Crystallography and structure determination
For crystallization of CST in complex with m5CMP, the CSTΔC construct, which lacks the last 15 residues (322-336), was expressed and purified as previously described (Ahuja and Whorton 2019). However, before the final size exclusion chromatography step, AnP was added to the Talon-purified protein and dialyzed overnight to remove any bound m5CMP. After the final size exclusion chromatography and concentration, m5CMP was added to the protein at 400 μM and crystallized as previously described (Ahuja and Whorton 2019). Briefly, the protein was mixed 2:3 with monoolein (Nu-Chek Prep) and then 70 nl of this material was deposited on a glass slide (Molecular Dimensions). 600 nl of the crystallization solution (26.7–30% PEG 300, 0.1 M MES pH 6.5, and 0.1 M NaCl) was then added. The drop was sealed with a glass slide on the top and incubated at 20°C. The crystals were then harvested directly from the drop and flash-frozen in liquid N2.
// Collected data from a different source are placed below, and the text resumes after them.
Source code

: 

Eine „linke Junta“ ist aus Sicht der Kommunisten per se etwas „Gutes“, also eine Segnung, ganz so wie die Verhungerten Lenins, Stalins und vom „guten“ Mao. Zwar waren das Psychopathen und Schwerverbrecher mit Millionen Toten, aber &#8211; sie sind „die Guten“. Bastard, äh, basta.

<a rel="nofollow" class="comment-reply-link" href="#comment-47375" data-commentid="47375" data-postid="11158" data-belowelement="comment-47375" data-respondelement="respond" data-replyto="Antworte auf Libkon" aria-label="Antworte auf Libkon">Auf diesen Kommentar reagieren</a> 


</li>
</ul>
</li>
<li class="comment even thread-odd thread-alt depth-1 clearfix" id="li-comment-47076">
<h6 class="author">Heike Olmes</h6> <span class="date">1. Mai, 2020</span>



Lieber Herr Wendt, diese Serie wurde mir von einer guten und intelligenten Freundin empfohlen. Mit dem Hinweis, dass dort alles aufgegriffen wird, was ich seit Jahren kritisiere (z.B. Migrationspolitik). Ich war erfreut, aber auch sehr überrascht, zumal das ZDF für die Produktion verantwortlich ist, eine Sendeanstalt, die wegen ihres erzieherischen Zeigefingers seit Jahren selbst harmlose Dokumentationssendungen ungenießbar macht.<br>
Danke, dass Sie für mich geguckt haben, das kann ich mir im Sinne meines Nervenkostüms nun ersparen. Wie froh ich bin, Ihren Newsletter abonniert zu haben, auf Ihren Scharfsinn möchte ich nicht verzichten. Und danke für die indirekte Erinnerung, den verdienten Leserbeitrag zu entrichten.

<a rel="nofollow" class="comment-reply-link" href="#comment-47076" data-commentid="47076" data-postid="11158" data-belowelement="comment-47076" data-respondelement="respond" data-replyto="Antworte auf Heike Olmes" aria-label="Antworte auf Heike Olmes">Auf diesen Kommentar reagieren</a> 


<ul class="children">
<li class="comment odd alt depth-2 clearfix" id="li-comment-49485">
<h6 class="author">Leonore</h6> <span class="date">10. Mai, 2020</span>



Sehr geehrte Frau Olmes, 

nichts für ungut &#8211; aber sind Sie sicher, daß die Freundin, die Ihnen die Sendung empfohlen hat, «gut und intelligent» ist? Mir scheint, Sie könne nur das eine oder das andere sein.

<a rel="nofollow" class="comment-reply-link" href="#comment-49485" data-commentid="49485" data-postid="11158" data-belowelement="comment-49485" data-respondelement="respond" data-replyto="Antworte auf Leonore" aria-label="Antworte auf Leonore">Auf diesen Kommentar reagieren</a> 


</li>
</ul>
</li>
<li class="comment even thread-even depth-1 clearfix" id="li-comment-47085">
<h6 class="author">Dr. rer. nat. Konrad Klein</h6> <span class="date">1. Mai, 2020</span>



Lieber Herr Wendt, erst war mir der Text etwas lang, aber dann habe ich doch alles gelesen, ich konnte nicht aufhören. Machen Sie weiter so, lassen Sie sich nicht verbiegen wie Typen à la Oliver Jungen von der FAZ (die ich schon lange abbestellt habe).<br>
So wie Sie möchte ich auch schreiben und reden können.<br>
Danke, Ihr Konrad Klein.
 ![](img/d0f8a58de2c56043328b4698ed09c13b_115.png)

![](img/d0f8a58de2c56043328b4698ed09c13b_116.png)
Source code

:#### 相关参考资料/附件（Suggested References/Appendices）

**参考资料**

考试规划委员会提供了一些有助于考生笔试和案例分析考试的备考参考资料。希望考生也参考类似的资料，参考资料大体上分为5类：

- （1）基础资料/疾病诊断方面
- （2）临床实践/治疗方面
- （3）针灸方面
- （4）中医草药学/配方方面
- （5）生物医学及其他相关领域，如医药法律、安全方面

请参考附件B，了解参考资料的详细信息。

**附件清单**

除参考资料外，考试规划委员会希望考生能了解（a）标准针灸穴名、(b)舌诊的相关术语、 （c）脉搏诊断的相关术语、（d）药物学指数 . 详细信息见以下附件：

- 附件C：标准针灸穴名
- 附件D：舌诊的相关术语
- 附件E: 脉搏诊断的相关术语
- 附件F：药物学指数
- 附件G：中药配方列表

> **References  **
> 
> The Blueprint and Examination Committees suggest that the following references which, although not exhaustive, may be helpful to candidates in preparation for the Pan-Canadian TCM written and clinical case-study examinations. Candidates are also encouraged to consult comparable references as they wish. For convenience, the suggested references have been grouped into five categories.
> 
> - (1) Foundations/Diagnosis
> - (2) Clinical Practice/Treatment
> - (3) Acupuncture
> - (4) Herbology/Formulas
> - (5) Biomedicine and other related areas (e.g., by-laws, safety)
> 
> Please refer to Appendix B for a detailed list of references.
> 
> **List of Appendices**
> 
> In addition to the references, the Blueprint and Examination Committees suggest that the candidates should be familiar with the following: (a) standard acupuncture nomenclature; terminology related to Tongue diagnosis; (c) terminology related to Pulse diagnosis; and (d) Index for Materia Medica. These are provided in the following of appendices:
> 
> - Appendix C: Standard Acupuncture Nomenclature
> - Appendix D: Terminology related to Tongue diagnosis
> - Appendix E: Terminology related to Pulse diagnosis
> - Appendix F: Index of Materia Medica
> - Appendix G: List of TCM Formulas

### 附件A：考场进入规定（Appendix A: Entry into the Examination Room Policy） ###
Diffraction data were collected at the APS 23ID-D beamline using an X-ray wavelength of 1.03319 Å. The data were processed with XDS (Kabsch 2010) and further analyzed using Pointless (Evans 2011) and Aimless (Evans and Murshudov 2013). CCP4i (Winn, Ballard et al. 2011) was used for project and job organization. The structure was solved by molecular replacement using Phaser (McCoy, Grosse-Kunstleve et al. 2007), using the CST-CMP crystal structure model (PDB id: 6OH2 (Ahuja and Whorton 2019)) as a search model. Iterative cycles of model building in Coot (Emsley, Lohkamp et al. 2010) and refinement using Refmac (Murshudov, Skubak et al. 2011) and Phenix (Adams, Afonine et al. 2010) were used to add in m5CMP, build the previously unmodeled loop connecting TMs 5&6, and build the last 10 residues of the construct (321-330) which is mostly comprised of PreScission protease recognition site. The “Find Waters” feature in Coot was used to automatically identify structured waters which were then manually inspected. The final model consists of residues 9-330 (minus 318-320), 162 waters, 13 monooleins, and 2 PEGs. The model was validated using MolProbity (Chen, Arendall et al. 2010) as implemented in Phenix. The model had 98.7% of its residues in the preferred region of a Ramachandran plot and no outliers. Figures were prepared using PyMOL (Schrodinger 2015).
Homology modeling
Structural homology models of UGT and NGT bound to UMP were generated as previously described (Ahuja and Whorton 2019). Briefly, the models were generated using the SWISS-MODEL web server (Waterhouse et al., 2018), with the mCST-CMP-Sia structure used as a template. UMP was then placed into these models in the same pose that CMP is found in the mCST-CMP-Sia structure.
Data availability
Atomic coordinates and structure factors for the CST-m5CMP structure have been deposited in the Protein Data Bank (PDB) with an entry ID of 6XBO.
Acknowledgements
We thank the GM/CA (APS) beamline staff, M. Becker, N. Sanishvili, and N. Venugopalan, for assistance with remote data collection. We thank D. Raftery, N. Gowda, and F. Carnevale of the Northwest Metabalomics Research Center for help in analyzing and interpreting the mass spectrometry data. We thank E. Gouaux for use of crystallization robotics and scintillation counters. This work was supported by NIH grant R01GM130909.